Data Protection is Brittle – IT Professionals realize that work from home and lights-out data centers require better data protection. Hardware failures may go on longer than expected, and users are more fuel vulnerable to ransomware traps. According to the survey, most data centers don’t have the ability to change and improve their data protection quickly.


Budgets Cuts – 78% of those surveyed indicated they were facing a budget cut, yet nearly 67% reported they needed to continue to meet demands for increased capacity and performance.


After 9/11, the storage industry understood the importance of disaster recovery (DR). During COVID-19, there has been a need for DR as well as the ability to maintain, manage, and operate storage environments remotely. Companies have learned the importance of managing via software-only given limitations to physical access.

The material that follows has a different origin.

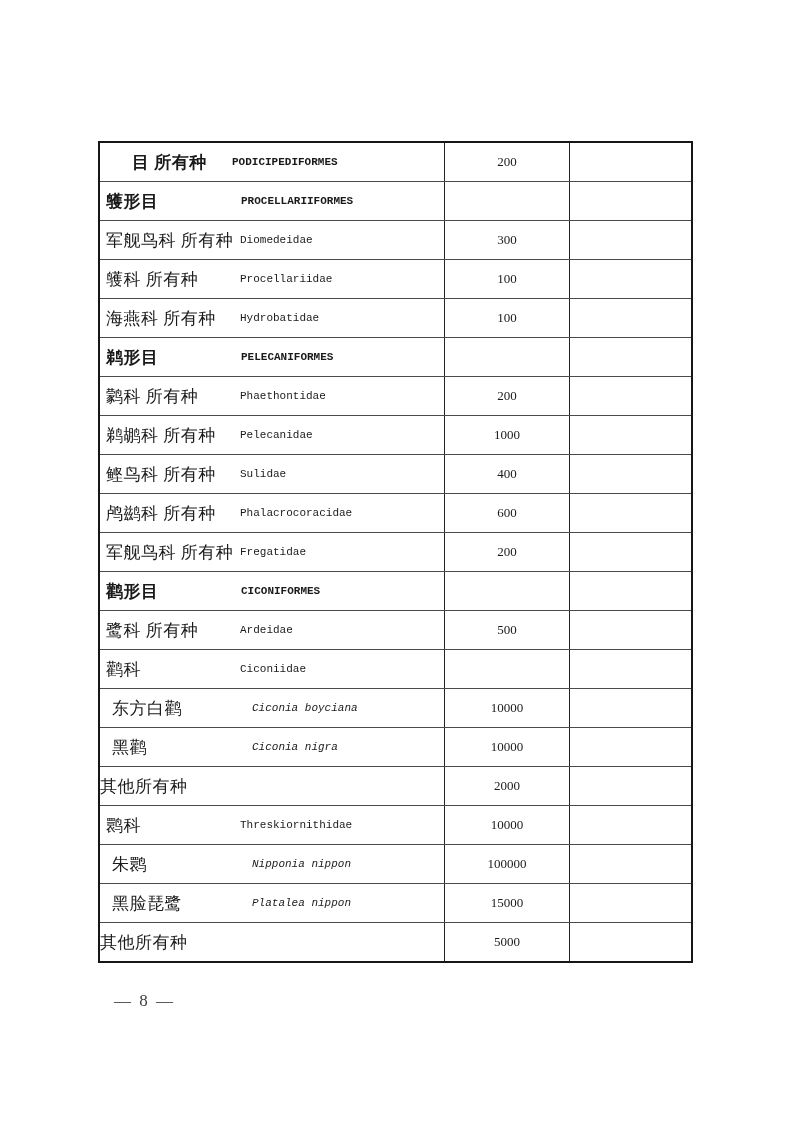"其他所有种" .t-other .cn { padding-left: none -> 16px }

Dependency on specific hardware becomes problematic. Companies need to be flexible and this includes being hardware agnostic. If you have any drive failures, you need to be able to fix it remotely with software.


COVID-19 is a disaster in reverse in that the data center is fine, you just can’t get to it. It’s a challenge to orchestrate your DR plan. Admins need to have the ability to operate their data centers remotely to address hardware failures. An admin needs to think about if they can run with failed hardware for weeks or months at a time.


There’s more demand for high availability (HA) with requests for clustered nodes with shared connections to the backend storage. Synchronous replication and asynchronous replication to off-site storage. There’s also demand for great capacity at lower prices.


Gal has written a white paper with recommendations to prepare for the next pandemic. These include:

  • Reduce storage infrastructure costs - explore what other vendors are offering to get more capacity for less money as technology is rapidly evolving to do more with less.

  • Improve data protection - cybercriminals are exploiting expanded threat vectors as most employees are working from home.

  • Achieve hardware independence - increase agility by having a diverse group of hardware vendors who can meet your needs as they change.

  • Zero-touch remote service - have the ability to install, support, and manage your data center remotely.

  • Ability to scale rapidly - be prepared to handle unanticipated periods of growth, no one expected 99% of their employees to work from home for six months prior to COVID-19.